Each line of the material should be retyped without alteration.

##### Information supplied #####

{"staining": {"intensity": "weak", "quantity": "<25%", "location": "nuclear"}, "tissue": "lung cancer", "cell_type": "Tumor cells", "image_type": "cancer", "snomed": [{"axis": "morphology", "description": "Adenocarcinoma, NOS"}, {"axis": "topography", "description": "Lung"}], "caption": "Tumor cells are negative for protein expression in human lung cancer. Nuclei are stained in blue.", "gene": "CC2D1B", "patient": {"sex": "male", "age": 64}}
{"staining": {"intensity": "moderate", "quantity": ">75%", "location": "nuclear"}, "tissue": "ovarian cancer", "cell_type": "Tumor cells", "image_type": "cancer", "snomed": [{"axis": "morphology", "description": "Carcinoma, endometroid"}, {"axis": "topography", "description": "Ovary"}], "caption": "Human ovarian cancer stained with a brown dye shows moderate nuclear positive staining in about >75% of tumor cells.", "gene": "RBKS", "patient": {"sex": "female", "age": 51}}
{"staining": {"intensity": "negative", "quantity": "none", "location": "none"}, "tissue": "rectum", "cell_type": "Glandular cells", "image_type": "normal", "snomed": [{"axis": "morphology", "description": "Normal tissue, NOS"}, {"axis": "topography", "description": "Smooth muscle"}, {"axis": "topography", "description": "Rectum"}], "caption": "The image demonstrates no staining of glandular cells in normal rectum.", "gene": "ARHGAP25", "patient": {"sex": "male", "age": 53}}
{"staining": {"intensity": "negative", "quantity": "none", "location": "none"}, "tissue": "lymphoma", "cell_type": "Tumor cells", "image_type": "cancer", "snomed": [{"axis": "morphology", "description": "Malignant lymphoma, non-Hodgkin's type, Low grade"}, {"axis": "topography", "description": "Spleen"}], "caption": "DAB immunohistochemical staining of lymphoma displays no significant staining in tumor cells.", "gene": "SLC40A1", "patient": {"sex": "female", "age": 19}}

#####

Answer box -
{"staining": {"intensity": "weak", "quantity": "<25%", "location": "nuclear"}, "tissue": "lung cancer", "cell_type": "Tumor cells", "image_type": "cancer", "snomed": [{"axis": "morphology", "description": "Adenocarcinoma, NOS"}, {"axis": "topography", "description": "Lung"}], "caption": "Tumor cells are negative for protein expression in human lung cancer. Nuclei are stained in blue.", "gene": "CC2D1B", "patient": {"sex": "male", "age": 64}}
{"staining": {"intensity": "moderate", "quantity": ">75%", "location": "nuclear"}, "tissue": "ovarian cancer", "cell_type": "Tumor cells", "image_type": "cancer", "snomed": [{"axis": "morphology", "description": "Carcinoma, endometroid"}, {"axis": "topography", "description": "Ovary"}], "caption": "Human ovarian cancer stained with a brown dye shows moderate nuclear positive staining in about >75% of tumor cells.", "gene": "RBKS", "patient": {"sex": "female", "age": 51}}
{"staining": {"intensity": "negative", "quantity": "none", "location": "none"}, "tissue": "rectum", "cell_type": "Glandular cells", "image_type": "normal", "snomed": [{"axis": "morphology", "description": "Normal tissue, NOS"}, {"axis": "topography", "description": "Smooth muscle"}, {"axis": "topography", "description": "Rectum"}], "caption": "The image demonstrates no staining of glandular cells in normal rectum.", "gene": "ARHGAP25", "patient": {"sex": "male", "age": 53}}
{"staining": {"intensity": "negative", "quantity": "none", "location": "none"}, "tissue": "lymphoma", "cell_type": "Tumor cells", "image_type": "cancer", "snomed": [{"axis": "morphology", "description": "Malignant lymphoma, non-Hodgkin's type, Low grade"}, {"axis": "topography", "description": "Spleen"}], "caption": "DAB immunohistochemical staining of lymphoma displays no significant staining in tumor cells.", "gene": "SLC40A1", "patient": {"sex": "female", "age": 19}}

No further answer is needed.